[Saved entries]
_ _ _

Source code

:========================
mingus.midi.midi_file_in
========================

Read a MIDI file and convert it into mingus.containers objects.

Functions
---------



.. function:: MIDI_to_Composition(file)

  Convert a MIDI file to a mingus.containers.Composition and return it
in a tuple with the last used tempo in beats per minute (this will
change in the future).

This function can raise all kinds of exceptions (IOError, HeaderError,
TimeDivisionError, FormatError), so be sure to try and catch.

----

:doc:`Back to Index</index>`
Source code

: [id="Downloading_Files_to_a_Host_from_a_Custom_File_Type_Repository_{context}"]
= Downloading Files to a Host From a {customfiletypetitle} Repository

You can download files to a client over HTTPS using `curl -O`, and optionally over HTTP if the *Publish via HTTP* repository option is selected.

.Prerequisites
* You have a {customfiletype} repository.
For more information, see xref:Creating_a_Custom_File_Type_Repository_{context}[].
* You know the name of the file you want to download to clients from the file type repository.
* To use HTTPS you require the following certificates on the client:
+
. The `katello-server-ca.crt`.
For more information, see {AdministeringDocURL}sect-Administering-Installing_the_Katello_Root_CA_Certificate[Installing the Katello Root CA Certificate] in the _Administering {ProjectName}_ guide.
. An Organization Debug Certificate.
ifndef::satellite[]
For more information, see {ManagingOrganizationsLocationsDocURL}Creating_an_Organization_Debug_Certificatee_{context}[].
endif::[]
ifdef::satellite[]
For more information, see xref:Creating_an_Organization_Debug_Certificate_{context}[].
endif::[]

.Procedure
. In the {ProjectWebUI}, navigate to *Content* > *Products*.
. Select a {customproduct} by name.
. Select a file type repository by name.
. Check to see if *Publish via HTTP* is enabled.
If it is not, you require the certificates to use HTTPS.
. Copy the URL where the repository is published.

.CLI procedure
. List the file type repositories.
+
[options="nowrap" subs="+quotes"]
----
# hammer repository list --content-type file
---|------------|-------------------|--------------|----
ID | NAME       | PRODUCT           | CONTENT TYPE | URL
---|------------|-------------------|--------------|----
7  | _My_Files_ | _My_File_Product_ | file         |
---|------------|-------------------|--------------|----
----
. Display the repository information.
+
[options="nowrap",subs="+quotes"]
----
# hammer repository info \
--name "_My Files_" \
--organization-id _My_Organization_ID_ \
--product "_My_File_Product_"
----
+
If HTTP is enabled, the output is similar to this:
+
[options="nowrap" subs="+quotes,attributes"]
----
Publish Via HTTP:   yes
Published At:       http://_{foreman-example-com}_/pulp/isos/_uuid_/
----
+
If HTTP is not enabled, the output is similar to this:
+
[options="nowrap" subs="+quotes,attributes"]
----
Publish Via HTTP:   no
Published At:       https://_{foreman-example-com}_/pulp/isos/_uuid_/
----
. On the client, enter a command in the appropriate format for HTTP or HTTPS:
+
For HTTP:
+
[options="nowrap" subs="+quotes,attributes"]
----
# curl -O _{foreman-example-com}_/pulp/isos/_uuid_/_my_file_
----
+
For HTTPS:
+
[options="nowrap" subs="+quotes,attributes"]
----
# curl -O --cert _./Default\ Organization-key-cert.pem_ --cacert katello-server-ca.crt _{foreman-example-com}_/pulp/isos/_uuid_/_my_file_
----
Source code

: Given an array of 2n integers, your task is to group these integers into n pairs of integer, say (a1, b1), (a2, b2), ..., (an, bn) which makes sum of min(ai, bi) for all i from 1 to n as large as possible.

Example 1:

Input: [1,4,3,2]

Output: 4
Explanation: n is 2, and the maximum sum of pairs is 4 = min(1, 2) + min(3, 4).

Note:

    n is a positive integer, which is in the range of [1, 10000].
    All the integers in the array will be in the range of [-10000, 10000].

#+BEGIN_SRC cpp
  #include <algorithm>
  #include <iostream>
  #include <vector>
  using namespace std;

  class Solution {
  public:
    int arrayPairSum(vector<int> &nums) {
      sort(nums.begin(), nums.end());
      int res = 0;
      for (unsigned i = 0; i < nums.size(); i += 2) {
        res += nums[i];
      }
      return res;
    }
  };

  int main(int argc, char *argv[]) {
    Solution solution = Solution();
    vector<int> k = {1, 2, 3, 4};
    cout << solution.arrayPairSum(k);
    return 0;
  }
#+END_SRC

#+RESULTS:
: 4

_ _ _

* Task objective
Check each line of the records for the string "nums" and copy those that have it.

* Written answer
    int arrayPairSum(vector<int> &nums) {
      sort(nums.begin(), nums.end());
      for (unsigned i = 0; i < nums.size(); i += 2) {
        res += nums[i];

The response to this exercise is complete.